*Directions*: Of all the lines in the entries below, give again exactly those starting at the line containing "184: (886, 614)" and ending at the line containing "203: (627, 770)", both ends included, and no others.
══ Information shown
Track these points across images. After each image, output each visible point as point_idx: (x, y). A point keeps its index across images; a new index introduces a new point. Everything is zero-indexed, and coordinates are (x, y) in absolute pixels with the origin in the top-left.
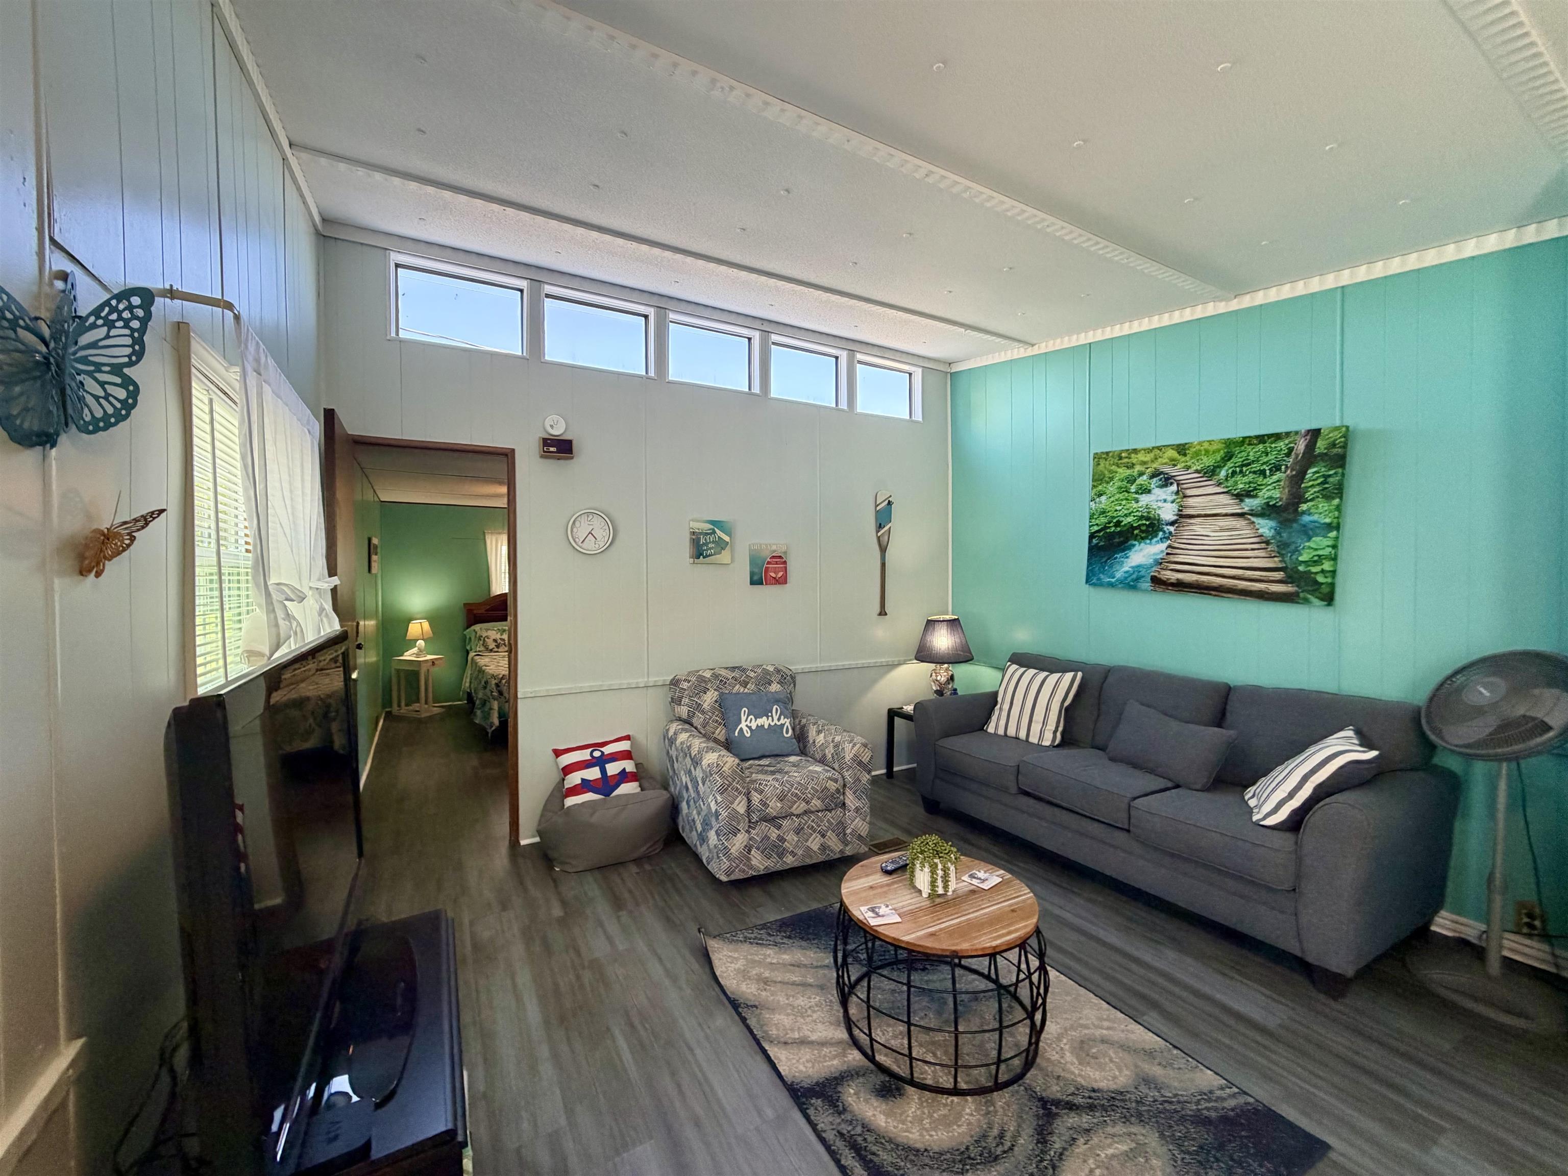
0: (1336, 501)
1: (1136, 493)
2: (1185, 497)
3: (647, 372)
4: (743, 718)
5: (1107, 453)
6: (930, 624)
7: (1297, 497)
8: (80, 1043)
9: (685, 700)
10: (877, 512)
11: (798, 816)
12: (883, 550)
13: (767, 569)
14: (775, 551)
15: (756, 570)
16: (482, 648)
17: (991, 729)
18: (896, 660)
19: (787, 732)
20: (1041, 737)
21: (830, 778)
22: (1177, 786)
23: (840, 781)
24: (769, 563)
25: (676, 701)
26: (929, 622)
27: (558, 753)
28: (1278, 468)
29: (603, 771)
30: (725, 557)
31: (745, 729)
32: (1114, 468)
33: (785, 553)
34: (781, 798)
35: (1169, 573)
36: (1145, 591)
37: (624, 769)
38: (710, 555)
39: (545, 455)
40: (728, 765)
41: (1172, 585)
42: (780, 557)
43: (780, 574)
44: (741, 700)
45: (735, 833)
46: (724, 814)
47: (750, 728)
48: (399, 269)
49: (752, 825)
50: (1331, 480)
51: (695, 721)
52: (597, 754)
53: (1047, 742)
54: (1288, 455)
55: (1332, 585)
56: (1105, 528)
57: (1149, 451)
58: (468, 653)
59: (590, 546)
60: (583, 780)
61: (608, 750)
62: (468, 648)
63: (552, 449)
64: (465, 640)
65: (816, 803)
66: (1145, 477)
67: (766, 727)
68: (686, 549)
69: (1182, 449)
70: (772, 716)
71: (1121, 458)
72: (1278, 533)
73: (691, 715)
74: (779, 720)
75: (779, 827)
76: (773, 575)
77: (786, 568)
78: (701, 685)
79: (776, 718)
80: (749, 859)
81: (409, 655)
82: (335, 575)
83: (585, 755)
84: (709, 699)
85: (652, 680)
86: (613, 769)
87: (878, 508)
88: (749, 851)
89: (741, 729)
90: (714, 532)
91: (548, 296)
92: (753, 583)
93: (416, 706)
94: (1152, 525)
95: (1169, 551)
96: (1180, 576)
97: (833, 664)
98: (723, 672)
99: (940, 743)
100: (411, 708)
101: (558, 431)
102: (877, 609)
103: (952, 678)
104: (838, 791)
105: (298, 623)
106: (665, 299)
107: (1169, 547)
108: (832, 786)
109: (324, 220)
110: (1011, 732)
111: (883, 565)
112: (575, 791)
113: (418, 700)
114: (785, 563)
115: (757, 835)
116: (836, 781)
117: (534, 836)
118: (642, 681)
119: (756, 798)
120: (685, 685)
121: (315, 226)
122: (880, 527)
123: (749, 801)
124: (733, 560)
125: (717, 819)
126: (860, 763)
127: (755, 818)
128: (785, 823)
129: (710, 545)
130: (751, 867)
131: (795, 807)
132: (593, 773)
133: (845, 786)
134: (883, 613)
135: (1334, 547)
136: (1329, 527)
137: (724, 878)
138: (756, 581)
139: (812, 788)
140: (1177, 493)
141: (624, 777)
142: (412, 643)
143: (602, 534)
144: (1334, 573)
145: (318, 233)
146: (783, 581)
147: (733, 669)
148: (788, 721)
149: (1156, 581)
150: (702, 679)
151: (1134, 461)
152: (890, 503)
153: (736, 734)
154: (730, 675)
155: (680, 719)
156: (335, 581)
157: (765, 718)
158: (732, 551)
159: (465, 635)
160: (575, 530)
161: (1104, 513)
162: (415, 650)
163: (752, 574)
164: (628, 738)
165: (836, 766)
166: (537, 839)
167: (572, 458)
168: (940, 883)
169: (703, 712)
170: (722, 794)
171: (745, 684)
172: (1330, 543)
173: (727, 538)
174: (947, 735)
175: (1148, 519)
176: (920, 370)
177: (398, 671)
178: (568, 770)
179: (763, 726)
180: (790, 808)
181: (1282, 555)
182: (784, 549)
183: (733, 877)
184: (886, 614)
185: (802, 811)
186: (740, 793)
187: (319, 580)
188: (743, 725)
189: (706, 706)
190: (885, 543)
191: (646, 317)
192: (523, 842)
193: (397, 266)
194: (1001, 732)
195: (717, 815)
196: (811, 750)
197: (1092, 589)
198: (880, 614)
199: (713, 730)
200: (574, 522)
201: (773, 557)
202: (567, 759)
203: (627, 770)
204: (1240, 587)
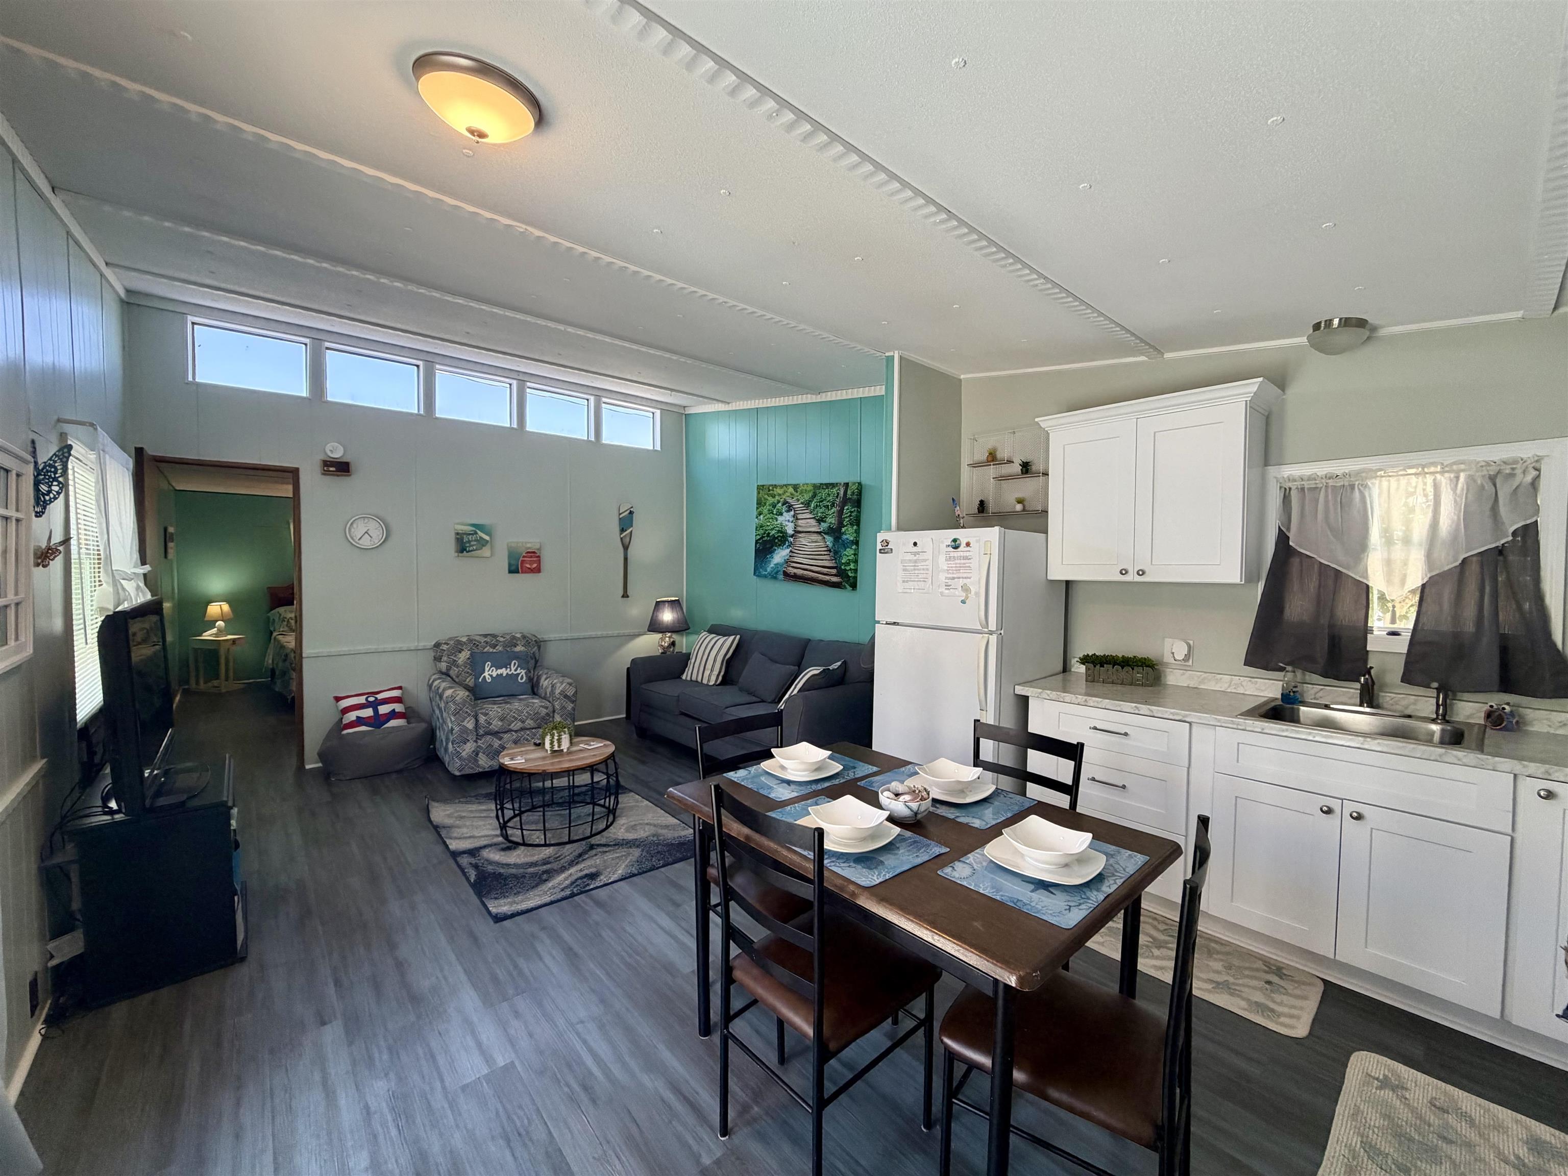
0: (855, 527)
1: (776, 514)
2: (797, 519)
3: (419, 411)
4: (487, 669)
5: (763, 486)
6: (658, 605)
7: (841, 524)
8: (45, 760)
9: (445, 658)
10: (620, 519)
11: (516, 731)
12: (626, 548)
13: (523, 562)
14: (530, 548)
15: (513, 562)
16: (286, 629)
17: (684, 677)
18: (636, 631)
19: (522, 678)
20: (709, 681)
21: (542, 706)
22: (763, 701)
23: (551, 709)
24: (524, 557)
25: (438, 659)
26: (658, 603)
27: (338, 699)
28: (833, 505)
29: (376, 711)
30: (486, 552)
31: (487, 676)
32: (766, 496)
33: (539, 549)
34: (502, 719)
35: (790, 569)
36: (781, 580)
37: (394, 710)
38: (472, 551)
39: (326, 473)
40: (459, 696)
41: (792, 576)
42: (534, 552)
43: (535, 565)
44: (487, 657)
45: (465, 741)
46: (456, 729)
47: (491, 676)
48: (195, 326)
49: (478, 737)
50: (853, 514)
51: (451, 673)
52: (371, 699)
53: (712, 683)
54: (837, 497)
55: (855, 578)
56: (763, 537)
57: (781, 487)
58: (271, 633)
59: (366, 542)
60: (357, 717)
61: (380, 696)
62: (272, 629)
63: (331, 469)
64: (268, 622)
65: (530, 723)
66: (780, 504)
67: (504, 675)
68: (452, 545)
69: (796, 487)
70: (510, 668)
71: (769, 491)
72: (834, 545)
73: (449, 669)
74: (516, 670)
75: (501, 739)
76: (528, 566)
77: (540, 560)
78: (458, 646)
79: (513, 669)
80: (476, 761)
81: (208, 635)
82: (146, 564)
83: (362, 700)
84: (463, 656)
85: (422, 644)
86: (384, 709)
87: (621, 516)
88: (477, 754)
89: (484, 677)
90: (476, 533)
91: (327, 348)
92: (510, 572)
93: (216, 683)
94: (783, 537)
95: (791, 554)
96: (795, 571)
97: (582, 634)
98: (477, 638)
99: (643, 686)
100: (210, 684)
101: (337, 453)
102: (621, 593)
103: (673, 644)
104: (547, 714)
105: (129, 593)
106: (430, 355)
107: (791, 551)
108: (544, 711)
109: (128, 291)
110: (694, 678)
111: (626, 559)
112: (351, 725)
113: (217, 677)
114: (539, 557)
115: (483, 744)
116: (547, 708)
117: (317, 763)
118: (413, 645)
119: (482, 719)
120: (445, 647)
121: (119, 296)
122: (622, 530)
123: (477, 721)
124: (492, 555)
125: (452, 733)
126: (566, 696)
127: (481, 732)
128: (506, 736)
129: (472, 543)
130: (478, 766)
131: (513, 725)
132: (368, 712)
133: (554, 711)
134: (625, 595)
135: (855, 555)
136: (852, 543)
137: (457, 773)
138: (513, 570)
139: (527, 712)
140: (794, 516)
141: (393, 715)
142: (212, 624)
143: (377, 534)
144: (856, 571)
145: (122, 301)
146: (538, 570)
147: (485, 636)
148: (523, 672)
149: (786, 574)
150: (459, 642)
151: (775, 493)
152: (631, 513)
153: (480, 680)
154: (483, 640)
155: (441, 673)
156: (147, 568)
157: (504, 669)
158: (492, 548)
159: (268, 618)
160: (353, 530)
161: (761, 526)
162: (214, 631)
163: (510, 565)
164: (400, 688)
165: (551, 700)
166: (320, 765)
167: (350, 475)
168: (556, 743)
169: (458, 667)
170: (455, 715)
171: (494, 646)
172: (853, 552)
173: (487, 538)
174: (650, 681)
175: (781, 532)
176: (659, 411)
177: (196, 650)
178: (346, 710)
179: (502, 675)
180: (510, 725)
181: (836, 559)
182: (538, 546)
183: (463, 773)
184: (628, 597)
185: (519, 728)
186: (469, 715)
187: (134, 567)
188: (486, 674)
189: (460, 662)
190: (627, 543)
191: (418, 366)
192: (308, 767)
193: (193, 323)
194: (689, 678)
195: (452, 729)
196: (542, 692)
197: (758, 580)
198: (623, 596)
199: (464, 679)
200: (352, 524)
201: (528, 552)
202: (345, 703)
203: (396, 711)
204: (820, 578)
════
*Output of the exercise*:
184: (886, 614)
185: (802, 811)
186: (740, 793)
187: (319, 580)
188: (743, 725)
189: (706, 706)
190: (885, 543)
191: (646, 317)
192: (523, 842)
193: (397, 266)
194: (1001, 732)
195: (717, 815)
196: (811, 750)
197: (1092, 589)
198: (880, 614)
199: (713, 730)
200: (574, 522)
201: (773, 557)
202: (567, 759)
203: (627, 770)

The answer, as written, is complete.